Sekjen Partai Komunis Vietnam Y.M To Lam Tiba pada Indonesia, Disambut Sejumlah Pejabat

JAKARTA – Sekretaris Jenderal (Sekjen) Komite Sentral Partai Komunis Vietnam , Y.M. To Lam tiba dalam Indonesia hari ini. To Lam akan berada dalam Indonesia pada rangka kunjungan kenegaraan hingga 11 Maret 2025.
Sekjen PKV To Lam yang dimaksud didampingi istrinya tiba di tempat Indonesia sekitar pukul 13.30 Waktu Indonesia Barat dengan menggunakan Pesawat Kepresidenan Vietnam Airlines di dalam Landasan Atmosfer Halim Perdanakusuma, Jakarta.
Tampak beberapa pejabat menyambut Sekjen PKV To Lam yakni Gubernur Ibukota Indonesia Pramono Anung. Kemudian, Menteri Kelautan lalu Perikanan Wahyu Sakti Trenggono juga terlihat hadir di penyambutan itu.
Sebelumnya, Kementerian Luar Negeri (Kemlu) pada keterangan resminya menyatakan selama kunjungannya, Sekjen To Lam akan bertemu dengan Presiden Prabowo Subianto untuk mendiskusikan prospek kerja mirip yang digunakan dapat meningkatkan hubungan bilateral antara Indonesia dengan Vietnam ke tingkat yang lebih besar tinggi.
Bac ajuga: Sekjen Partai Komunis Vietnam Berjumpa Presiden Prabowo Hari Ini, Bahas Apa?
Kemlu menjelaskan kunjungan ini pertama kali bagi To Lam sebagai Sekjen PKV juga sangat bermakna lantaran bertepatan dengan 70 tahun hubungan diplomatik antara Indonesia dan juga Vietnam.
Dalam sistem tata negara Vietnam, sikap Sekjen PKV adalah pemimpin urusan politik tertinggi dari empat pilar pimpinan negara, yaitu Sekjen PKV, Presiden, Awal Menteri dan juga Ketua Senat.
Kemlu pun mengungkapkan apabila hubungan Indonesia dan juga Vietnam sudah mengalami perkembangan pesat selama tujuh dekade ini.
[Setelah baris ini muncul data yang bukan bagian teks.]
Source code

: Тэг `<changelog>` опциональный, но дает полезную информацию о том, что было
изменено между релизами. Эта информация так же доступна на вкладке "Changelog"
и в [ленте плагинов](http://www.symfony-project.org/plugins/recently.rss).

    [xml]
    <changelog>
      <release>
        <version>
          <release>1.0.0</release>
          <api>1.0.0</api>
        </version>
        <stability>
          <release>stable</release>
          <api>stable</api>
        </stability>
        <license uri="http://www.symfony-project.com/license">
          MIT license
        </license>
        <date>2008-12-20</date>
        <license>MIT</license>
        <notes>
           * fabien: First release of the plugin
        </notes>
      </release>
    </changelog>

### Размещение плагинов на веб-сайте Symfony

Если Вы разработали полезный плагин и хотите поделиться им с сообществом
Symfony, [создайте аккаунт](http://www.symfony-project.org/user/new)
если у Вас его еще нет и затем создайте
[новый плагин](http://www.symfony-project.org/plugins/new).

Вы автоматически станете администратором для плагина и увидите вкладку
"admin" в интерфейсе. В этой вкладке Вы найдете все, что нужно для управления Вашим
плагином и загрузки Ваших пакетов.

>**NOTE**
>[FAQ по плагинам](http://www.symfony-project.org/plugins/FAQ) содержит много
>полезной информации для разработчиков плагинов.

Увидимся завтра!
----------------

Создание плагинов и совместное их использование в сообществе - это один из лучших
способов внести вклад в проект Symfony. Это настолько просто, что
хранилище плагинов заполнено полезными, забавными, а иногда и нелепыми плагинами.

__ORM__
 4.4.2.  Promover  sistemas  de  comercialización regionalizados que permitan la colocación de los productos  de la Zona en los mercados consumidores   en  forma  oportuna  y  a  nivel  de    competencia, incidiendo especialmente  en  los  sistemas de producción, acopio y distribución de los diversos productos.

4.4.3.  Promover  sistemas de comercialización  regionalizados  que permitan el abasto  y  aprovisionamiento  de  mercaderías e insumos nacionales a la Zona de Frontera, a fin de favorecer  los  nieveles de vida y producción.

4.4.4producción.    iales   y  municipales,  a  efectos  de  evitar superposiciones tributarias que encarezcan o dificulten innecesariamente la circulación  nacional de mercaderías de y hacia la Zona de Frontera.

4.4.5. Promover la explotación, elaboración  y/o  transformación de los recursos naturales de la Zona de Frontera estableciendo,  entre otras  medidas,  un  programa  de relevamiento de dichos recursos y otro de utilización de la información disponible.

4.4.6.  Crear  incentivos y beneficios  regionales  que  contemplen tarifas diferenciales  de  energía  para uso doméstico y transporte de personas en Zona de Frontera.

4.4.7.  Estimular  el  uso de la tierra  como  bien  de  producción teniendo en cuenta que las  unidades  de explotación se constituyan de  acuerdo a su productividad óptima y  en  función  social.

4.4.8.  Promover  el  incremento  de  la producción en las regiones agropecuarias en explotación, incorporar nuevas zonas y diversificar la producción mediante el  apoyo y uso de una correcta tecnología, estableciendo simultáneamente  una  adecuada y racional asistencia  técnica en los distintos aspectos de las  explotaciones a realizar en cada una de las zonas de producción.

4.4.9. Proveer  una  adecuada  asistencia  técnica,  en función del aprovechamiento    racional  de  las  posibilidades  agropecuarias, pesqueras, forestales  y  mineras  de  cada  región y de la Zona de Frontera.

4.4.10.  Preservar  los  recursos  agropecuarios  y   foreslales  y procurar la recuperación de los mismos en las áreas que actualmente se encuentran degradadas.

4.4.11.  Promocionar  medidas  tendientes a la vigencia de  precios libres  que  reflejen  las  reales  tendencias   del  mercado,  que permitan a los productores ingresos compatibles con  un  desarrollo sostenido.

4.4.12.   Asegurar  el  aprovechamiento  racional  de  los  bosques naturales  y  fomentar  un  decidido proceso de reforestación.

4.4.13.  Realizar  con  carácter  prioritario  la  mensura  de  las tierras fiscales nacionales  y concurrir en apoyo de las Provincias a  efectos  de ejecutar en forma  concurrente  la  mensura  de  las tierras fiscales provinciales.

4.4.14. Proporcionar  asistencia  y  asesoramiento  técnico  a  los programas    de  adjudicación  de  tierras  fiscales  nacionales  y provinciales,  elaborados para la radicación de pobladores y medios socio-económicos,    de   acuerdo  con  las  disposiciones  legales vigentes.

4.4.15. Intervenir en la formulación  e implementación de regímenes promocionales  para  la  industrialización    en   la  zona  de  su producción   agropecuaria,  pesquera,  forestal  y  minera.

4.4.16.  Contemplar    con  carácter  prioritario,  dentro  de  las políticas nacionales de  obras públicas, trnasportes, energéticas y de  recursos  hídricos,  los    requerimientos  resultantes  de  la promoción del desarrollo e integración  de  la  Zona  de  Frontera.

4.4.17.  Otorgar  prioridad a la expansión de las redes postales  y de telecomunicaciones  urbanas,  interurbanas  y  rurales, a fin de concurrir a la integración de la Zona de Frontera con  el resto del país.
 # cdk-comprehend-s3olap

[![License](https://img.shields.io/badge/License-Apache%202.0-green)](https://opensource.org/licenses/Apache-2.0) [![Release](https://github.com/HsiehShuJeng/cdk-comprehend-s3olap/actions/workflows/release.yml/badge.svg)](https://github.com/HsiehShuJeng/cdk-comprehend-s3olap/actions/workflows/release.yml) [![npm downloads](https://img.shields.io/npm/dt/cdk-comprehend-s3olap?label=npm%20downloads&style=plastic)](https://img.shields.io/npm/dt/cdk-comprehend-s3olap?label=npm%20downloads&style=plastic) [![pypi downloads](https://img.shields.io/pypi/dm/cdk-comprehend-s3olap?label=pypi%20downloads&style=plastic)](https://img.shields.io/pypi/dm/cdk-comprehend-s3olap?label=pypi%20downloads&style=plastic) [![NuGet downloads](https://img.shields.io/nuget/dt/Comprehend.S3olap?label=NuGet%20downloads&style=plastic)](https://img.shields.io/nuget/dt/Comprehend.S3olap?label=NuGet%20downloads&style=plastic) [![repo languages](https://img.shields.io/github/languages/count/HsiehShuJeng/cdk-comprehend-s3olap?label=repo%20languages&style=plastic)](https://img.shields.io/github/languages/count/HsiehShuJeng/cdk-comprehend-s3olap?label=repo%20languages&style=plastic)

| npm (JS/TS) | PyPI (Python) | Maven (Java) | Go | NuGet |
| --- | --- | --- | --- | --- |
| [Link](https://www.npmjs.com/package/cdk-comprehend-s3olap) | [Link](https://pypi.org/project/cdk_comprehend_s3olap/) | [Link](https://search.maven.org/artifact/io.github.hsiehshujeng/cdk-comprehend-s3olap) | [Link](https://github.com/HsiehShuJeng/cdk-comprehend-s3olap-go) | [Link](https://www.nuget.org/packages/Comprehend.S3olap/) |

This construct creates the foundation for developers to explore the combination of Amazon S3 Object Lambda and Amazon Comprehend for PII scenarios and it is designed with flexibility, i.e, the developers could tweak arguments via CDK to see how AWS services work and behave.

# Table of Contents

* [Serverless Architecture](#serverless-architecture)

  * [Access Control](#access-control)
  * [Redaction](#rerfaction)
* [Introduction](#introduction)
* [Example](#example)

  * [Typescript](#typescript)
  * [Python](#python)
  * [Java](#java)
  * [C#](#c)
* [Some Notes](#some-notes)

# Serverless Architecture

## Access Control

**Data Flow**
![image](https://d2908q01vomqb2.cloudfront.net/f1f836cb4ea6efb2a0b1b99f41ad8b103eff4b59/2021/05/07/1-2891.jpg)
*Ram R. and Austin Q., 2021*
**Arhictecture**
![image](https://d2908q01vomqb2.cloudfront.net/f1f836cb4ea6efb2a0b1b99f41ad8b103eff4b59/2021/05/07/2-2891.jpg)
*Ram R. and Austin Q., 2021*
Kokohnya kerjasama kedua negara juga tercermin dari disepakatinya kemitraan strategis pada hubungan bilateral di tempat tahun 2013. Menjadikan Vietnam satu-satunya yang dimaksud miliki tingkat kemitraan strategis dengan Indonesia di dalam kawasan.
“Fondasi hubungan yang kokoh dibentuk sejak persahabatan antara Presiden Soekarno kemudian Presiden Ho Chi Minh, yang tersebut sama-sama miliki visi menentang kolonialisme,” jelasnya.
Selain bertemu Presiden Prabowo, Sekjen To Lam juga dijadwalkan untuk melakukan pertemuan dengan ketua MPR, DPR serta DPD, dan juga melakukan rapat perusahaan dengan para entrepreneur dari kedua belah pihak.